Construction of pEGFP-vif and transient cell transfection
-
Expression vectors pEGFP-vif expressing HIV-l Vif. The vif gene sequence was amplified by PCR from the HIV plasmid NL4.3 cDNA. For DNA transfection, 6-well plates were seeded with Hela-CD4-LTR-β-gal-CXCR4 cells at a density of 1×105 cells/well in 2 mL of DMEM cell culture medium and maintained at 37℃ and 5% CO2.The following day, the optimal amount of pEGFP-vif for transfection was determined to be 6 μg. Lipofectamine 2000 (Invitrogen, Carlsbad, California) was used essentially according to the manufacturer's instructions, at 3 μL Lipofectamine in FBS-and antibiotic-free DMEM. At 6 h post-transfection, the medium of the cells was replaced with fresh DMEM containing 10% FBS.
Cell preparation
-
Hela-CD4-LTR-β-gal-CXCR4 cells transfected by pEGFP-vif, H9 cells and MT4 cells were fixed in 4% formalin for 10 min at room temperature.

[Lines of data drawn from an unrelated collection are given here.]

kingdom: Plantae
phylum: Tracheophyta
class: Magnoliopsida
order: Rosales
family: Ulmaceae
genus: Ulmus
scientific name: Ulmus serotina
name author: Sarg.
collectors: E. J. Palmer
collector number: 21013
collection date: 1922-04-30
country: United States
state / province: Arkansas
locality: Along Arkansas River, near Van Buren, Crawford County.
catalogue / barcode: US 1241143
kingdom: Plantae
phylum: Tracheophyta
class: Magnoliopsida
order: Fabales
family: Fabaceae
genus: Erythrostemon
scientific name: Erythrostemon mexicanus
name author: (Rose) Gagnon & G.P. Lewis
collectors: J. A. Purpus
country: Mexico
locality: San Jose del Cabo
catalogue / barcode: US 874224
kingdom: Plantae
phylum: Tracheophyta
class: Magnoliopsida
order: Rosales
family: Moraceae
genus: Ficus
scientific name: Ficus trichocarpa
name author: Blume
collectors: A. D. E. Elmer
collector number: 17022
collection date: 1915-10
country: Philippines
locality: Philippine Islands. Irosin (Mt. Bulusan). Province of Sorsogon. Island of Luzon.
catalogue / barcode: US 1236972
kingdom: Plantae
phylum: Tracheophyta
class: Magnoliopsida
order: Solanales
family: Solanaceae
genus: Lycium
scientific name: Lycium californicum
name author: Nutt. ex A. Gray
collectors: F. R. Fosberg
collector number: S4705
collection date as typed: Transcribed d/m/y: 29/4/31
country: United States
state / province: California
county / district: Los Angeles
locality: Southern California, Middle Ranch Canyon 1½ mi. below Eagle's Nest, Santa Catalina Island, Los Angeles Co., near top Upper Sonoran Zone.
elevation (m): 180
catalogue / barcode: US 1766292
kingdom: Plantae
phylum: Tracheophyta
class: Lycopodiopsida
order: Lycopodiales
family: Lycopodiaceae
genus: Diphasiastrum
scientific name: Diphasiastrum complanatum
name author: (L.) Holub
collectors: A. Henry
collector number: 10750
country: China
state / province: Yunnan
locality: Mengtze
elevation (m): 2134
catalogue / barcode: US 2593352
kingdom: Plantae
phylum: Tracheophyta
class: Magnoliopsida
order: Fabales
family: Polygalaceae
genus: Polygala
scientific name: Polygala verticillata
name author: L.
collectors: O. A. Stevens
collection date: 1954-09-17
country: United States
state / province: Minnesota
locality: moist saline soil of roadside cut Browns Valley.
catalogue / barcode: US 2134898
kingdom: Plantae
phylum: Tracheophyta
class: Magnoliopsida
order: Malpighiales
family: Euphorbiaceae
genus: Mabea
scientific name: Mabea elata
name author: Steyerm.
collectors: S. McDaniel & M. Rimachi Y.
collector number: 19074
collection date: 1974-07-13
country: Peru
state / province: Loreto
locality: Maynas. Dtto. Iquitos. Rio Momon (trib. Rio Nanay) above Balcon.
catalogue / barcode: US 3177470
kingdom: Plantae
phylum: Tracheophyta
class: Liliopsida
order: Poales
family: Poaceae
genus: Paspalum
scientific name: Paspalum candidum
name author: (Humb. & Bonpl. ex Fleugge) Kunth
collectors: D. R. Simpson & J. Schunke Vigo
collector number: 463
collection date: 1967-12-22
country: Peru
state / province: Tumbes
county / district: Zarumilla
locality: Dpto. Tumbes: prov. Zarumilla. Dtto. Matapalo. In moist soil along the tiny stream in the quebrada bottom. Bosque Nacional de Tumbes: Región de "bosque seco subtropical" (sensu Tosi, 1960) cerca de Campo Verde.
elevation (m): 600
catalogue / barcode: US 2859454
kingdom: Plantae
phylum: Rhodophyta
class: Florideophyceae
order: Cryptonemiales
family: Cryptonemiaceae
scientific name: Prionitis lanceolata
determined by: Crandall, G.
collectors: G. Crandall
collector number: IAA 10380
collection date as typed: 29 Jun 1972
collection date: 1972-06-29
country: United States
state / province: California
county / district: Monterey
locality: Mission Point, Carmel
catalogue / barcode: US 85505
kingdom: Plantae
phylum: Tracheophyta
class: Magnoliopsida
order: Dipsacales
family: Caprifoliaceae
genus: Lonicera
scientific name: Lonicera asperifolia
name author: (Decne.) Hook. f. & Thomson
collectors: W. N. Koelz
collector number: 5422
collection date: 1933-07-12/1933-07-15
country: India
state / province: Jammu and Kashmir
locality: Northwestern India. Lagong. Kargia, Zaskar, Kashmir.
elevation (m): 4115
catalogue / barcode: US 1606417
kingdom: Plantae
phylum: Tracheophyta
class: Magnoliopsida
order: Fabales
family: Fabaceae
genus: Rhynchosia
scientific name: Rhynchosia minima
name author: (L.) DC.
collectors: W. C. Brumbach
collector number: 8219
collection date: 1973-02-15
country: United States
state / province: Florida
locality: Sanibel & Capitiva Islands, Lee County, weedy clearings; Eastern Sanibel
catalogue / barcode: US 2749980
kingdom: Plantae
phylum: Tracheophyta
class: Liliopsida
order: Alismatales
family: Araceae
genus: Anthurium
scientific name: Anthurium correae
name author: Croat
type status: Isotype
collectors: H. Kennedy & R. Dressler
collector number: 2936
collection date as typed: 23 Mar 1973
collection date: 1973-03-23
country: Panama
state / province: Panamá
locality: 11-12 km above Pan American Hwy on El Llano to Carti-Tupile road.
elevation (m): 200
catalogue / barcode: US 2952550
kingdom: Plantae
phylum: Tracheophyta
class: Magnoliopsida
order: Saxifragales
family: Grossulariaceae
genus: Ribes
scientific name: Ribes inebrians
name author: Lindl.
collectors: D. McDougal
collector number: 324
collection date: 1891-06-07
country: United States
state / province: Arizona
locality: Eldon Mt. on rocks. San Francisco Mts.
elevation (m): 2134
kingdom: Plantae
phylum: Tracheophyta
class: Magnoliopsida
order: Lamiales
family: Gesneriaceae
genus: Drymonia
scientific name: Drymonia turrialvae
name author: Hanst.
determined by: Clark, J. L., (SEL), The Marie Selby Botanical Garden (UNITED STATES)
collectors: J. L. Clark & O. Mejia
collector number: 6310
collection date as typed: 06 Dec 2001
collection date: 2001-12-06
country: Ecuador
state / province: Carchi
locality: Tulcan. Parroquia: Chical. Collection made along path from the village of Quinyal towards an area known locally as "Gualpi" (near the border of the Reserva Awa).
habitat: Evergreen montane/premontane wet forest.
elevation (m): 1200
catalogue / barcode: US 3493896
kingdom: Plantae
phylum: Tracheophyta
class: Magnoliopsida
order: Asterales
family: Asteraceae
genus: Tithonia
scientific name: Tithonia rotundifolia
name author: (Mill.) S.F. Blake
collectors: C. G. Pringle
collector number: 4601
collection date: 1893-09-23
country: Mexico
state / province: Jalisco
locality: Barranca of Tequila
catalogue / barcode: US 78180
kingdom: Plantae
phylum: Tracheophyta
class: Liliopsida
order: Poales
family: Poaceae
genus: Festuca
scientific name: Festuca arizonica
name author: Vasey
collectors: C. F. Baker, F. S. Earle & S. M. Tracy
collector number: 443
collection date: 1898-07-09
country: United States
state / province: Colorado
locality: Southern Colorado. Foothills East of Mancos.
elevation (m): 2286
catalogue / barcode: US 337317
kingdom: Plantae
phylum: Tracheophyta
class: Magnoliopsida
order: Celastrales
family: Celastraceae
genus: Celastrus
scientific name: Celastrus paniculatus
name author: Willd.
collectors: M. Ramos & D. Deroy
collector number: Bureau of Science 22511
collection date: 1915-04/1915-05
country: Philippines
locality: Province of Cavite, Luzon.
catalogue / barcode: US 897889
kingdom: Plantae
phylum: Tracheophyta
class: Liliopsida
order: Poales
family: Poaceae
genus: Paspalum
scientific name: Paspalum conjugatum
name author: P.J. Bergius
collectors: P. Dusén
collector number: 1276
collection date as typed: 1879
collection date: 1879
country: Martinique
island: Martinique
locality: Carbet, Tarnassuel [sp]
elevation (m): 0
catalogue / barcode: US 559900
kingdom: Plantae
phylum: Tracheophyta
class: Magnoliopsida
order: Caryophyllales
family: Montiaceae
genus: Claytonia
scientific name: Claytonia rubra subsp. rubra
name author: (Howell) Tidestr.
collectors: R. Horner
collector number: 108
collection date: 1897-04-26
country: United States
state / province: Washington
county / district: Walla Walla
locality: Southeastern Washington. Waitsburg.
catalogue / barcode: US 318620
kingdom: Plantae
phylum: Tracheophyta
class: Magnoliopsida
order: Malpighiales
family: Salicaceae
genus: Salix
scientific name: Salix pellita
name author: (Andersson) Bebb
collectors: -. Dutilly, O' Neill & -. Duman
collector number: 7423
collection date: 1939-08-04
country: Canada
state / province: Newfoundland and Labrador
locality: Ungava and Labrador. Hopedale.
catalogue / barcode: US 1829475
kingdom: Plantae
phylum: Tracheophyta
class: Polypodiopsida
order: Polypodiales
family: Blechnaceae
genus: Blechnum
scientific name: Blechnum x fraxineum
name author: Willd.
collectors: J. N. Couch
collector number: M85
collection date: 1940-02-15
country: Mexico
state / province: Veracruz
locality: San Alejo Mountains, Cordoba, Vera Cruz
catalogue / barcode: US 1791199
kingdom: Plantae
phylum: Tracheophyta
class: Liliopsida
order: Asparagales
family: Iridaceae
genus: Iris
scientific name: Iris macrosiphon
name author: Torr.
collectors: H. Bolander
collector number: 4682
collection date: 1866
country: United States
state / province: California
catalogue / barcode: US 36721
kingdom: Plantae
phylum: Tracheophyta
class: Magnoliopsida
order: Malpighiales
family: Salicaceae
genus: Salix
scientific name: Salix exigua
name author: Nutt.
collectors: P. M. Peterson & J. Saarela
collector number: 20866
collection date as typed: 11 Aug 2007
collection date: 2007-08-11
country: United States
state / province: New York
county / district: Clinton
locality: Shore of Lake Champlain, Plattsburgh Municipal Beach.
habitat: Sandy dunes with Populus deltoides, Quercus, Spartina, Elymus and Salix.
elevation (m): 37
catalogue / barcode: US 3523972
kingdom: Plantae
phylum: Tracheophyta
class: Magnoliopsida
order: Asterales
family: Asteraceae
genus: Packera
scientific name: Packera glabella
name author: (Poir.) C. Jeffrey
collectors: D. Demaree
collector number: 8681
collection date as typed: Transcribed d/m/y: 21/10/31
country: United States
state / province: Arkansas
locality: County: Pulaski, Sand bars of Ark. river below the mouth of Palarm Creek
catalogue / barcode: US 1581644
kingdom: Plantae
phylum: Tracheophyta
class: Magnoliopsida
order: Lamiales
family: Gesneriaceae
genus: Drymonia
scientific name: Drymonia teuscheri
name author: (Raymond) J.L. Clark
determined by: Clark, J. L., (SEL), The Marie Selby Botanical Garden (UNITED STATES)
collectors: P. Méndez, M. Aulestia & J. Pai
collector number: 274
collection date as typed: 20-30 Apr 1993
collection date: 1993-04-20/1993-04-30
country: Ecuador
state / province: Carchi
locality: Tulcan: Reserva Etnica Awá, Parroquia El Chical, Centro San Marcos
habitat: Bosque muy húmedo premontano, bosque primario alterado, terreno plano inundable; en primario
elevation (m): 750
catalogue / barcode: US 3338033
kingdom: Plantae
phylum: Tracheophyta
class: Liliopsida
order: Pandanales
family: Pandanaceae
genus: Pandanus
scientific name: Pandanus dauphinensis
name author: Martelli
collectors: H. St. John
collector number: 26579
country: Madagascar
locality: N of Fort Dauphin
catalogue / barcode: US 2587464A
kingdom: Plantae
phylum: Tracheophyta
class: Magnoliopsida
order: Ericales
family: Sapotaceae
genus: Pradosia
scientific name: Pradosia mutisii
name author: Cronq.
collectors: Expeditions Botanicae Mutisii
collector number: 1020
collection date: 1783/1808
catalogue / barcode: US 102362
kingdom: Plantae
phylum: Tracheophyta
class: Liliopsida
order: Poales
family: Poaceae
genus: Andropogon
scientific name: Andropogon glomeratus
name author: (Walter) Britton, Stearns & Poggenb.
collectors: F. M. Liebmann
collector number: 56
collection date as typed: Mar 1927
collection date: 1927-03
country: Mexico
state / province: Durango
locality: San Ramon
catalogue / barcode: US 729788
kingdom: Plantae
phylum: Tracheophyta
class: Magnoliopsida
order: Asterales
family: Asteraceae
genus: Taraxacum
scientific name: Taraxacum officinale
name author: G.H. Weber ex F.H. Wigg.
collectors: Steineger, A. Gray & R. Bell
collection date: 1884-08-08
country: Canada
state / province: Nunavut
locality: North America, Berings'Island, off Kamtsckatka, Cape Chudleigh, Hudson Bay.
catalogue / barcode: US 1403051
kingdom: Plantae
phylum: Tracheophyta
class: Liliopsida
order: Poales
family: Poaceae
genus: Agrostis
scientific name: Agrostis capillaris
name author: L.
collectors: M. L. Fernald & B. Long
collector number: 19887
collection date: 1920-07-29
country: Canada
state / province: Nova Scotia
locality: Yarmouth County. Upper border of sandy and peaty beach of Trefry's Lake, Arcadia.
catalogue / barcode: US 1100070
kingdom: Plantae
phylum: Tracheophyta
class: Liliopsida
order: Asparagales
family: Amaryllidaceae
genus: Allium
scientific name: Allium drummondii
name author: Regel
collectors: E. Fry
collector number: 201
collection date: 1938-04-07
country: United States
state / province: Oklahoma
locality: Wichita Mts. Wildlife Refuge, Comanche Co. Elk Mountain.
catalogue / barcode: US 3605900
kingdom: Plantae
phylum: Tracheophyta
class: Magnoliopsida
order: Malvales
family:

Immunoenzyme and immunofluorescence assay
-
Cells were incubated with polyclonal antibodies for l hour at 37℃. After washing three times with PBS, cells were incubated with HRP-conjugated or TRITC-conjugated goat anti-rabbit antibodies for 45 minutes at 37℃. Immunostaining was revealed by exposure to fresh DAB solution for 5 min, and rinsed with distilled water. The result of immunofluoresence was observed directly by fluorescent microscope.